How To Be A Loyal Partner If You've Cheated In The Past, According To Experts
Things happen, and people make mistakes. If you've been in a relationship where you've agreed to be monogamous, you might have had the experience before, perhaps once or multiple times, where you've stepped outside those boundaries of your contract, so to speak. However, if you've cheated in the past and want to learn how to be loyal to your partner, there are both habits you can instill, and behaviors you can avoid, that can help you to do this. A lot of them have to do with being honest and transparent.
"Cheating starts with insignificant secrets," mental health therapist Jenna Palumbo, LCPC, based in Barrington, IL at Evergreen Therapy, tells Bustle. "These secrets are things that you could tell your partner, but end up deciding it's not that big of a deal."
It can be helpful to pay attention to when you start reasoning with yourself or talking yourself out of sharing something with your partner, like running into an ex you still find attractive or DM-ing an online crush. Keeping everything out in the open can be a really effective way to both build trust, and to deter more action towards cheating.
"[Tell] your partner you're holding yourself accountable to not take [it] any further," Palumbo says. "You can preface it by saying something like, 'I don't think this is a big deal and I wasn't going to mention it, but it doesn't feel good to keep it a secret either, so I want to tell you that I saw my ex yesterday day at the store.'"
Below, take a look at some of the habits you can build, and habits you can avoid, if you want to stay loyal to a partner.
1. Discuss Your Urges With Your Partner
This one is not so easy, and can cause distress to both you and your partner. Especially if you are trying to fight against behaviors you've given into in the past.
Celia Schweyer a dating and relationship expert at DatingScout.com, tells Bustle that letting your partner know that you might have urges to step outside the relationship is important.
"You should communicate your state of emotions with your partner especially if this has already happened before," Schweyer says. "If you keep getting attracted to go down that path, certain areas about your life may be causing the problem. Discussing these feelings may even help you to pinpoint the source of this behavioral problem."
2. Be Open To Your Partner When Someone Tries To Get Your Attention
"No matter how you avoid temptation, it will always be there," Schweyer says. "What makes it more exciting is the fact that you are hiding it. So to cut it off right away, inform your partner immediately that you feel that someone is [attracting you], even if you do not feel any urge or interest yet."
This is another way you can reassure them that you are transparent, committed to honesty, and doing your best not to make the same mistake again.

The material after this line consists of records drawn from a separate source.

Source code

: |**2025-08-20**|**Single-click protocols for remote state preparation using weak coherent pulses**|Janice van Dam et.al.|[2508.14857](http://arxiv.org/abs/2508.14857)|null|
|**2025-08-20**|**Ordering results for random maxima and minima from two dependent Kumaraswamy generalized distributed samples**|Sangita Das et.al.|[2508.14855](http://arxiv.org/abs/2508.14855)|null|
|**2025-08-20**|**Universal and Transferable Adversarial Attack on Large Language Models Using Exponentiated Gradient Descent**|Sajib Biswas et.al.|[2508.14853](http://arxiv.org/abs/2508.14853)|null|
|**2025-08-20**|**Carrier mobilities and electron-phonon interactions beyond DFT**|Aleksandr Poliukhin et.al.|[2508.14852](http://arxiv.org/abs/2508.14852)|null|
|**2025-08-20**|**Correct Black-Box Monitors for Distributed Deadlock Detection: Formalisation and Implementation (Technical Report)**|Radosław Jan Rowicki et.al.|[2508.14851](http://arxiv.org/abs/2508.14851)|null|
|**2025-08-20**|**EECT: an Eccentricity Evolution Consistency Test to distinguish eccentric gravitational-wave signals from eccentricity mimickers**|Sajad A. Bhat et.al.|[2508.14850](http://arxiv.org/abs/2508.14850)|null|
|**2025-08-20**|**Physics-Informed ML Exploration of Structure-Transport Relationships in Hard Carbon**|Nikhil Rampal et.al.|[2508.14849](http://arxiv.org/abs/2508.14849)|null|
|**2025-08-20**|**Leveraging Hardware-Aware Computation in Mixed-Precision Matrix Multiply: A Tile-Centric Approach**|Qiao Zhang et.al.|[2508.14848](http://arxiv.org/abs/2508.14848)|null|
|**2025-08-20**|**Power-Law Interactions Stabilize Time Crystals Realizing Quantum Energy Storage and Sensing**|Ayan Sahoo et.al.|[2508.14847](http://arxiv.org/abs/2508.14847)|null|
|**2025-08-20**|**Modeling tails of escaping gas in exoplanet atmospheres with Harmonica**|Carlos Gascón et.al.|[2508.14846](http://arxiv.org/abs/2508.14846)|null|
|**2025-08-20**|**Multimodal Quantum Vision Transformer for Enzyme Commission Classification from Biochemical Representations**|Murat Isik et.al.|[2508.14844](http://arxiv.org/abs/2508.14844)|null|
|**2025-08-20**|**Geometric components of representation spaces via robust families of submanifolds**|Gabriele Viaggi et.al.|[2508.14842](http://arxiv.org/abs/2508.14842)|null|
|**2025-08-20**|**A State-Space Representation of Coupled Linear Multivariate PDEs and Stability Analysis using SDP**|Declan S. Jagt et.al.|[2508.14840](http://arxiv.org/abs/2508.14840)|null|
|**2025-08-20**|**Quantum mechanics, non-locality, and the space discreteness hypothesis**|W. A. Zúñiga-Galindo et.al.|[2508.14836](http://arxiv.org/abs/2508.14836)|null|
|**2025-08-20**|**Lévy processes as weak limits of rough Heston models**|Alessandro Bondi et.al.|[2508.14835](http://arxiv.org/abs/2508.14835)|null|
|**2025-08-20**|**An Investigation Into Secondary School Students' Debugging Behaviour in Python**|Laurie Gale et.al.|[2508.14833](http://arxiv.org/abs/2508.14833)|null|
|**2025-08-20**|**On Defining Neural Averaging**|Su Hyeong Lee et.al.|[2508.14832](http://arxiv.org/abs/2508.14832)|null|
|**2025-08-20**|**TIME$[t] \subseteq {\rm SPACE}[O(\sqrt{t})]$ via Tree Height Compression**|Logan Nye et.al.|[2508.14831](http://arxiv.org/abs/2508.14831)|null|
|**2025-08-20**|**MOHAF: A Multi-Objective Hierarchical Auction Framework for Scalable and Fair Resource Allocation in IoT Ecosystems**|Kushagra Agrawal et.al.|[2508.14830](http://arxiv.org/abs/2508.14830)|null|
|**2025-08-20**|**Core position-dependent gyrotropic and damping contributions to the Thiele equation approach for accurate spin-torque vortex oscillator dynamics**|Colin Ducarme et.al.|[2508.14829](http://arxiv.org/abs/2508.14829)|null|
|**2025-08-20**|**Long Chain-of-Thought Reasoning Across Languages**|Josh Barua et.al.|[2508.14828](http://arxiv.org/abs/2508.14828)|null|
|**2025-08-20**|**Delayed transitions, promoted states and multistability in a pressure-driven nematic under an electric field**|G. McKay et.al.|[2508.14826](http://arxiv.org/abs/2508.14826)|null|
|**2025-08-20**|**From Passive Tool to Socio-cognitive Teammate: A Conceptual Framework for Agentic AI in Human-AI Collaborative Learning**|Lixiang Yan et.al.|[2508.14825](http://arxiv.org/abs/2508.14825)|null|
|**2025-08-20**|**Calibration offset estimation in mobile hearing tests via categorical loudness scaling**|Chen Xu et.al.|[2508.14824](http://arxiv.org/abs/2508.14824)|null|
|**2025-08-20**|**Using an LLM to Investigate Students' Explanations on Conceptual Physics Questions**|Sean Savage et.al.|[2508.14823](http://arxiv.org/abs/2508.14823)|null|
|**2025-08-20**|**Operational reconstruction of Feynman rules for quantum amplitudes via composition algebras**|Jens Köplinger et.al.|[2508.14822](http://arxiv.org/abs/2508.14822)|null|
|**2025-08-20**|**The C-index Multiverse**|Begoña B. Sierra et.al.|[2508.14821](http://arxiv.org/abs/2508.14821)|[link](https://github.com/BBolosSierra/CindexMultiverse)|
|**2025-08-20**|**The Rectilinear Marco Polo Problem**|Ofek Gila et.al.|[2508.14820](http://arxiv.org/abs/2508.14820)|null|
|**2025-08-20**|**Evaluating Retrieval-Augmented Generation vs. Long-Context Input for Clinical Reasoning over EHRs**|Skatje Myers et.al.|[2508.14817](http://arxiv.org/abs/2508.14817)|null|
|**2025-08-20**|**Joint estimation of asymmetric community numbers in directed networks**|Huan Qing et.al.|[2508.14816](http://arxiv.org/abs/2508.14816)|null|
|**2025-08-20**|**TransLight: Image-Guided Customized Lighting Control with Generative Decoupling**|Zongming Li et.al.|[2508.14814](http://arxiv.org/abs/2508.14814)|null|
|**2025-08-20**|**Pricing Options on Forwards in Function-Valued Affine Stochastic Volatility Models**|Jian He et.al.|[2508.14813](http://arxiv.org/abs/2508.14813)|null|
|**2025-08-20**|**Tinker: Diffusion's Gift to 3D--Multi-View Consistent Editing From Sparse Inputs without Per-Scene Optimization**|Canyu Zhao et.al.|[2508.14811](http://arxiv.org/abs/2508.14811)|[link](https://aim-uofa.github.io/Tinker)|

3. Don't Chat With Random Strangers Online
Back away from the Insta DM's, people. A lot of relationships or flirtations start from sending messages on social media sites, Schweyer says. That's one rather annoying truth about social media, it's a lot easier to contact people you think you're attracted to online.
"Keep your profile private to avoid others who will try to flirt with you there," Schweyer says. "If it’s someone whom you are connected with, entertain only the messages with sense. You know yourself more than anyone else, and you would definitely feel if somebody tries to [flirt with you]."
Random friendship through social media is often just a cover-up, Schweyer says. Sometimes, they want more than that.
4. Avoid What Triggers You
Now comes some of the internal work. Look back and reflect on what made you cheat, Schweyer says.
"Were you drunk? In a heightened state of emotion? Longing for excitement? List down every single thing that made you act," Schweyer says. "You might claim it was accidental, but cheating will hurt no matter how much you say you didn't mean it."
To make sure this won't become a habit, be aware of your triggers, especially when you are in situations or around particular people that might tempt you to act differently.
"Whenever you find yourself in the same situation, do everything that you can to reverse it. Refuse that beer, diffuse that anger, and remember the excitement you felt when you first laid eyes on your partner," Schweyer says.
5. Try Not To Refuse Professional Help
One of the most beneficial things of all when you are trying to grow from behavior that no longer serves you is seeking professional help.
"With discussions on mental health becoming more open and accessible, you may dig up insecurities and deeply rooted pain that may be causing your infidelity," Schweyer says. "Discussing your feelings and thoughts is a helpful exercise that will allow you to improve and grow as a lover and a person. So don't put off scheduling a consultation."
Temptations are not an easy thing to ignore, and patterns are not always easy to break. But if you are intent on having a trusting, monogamous partnership, there is a way to overcome.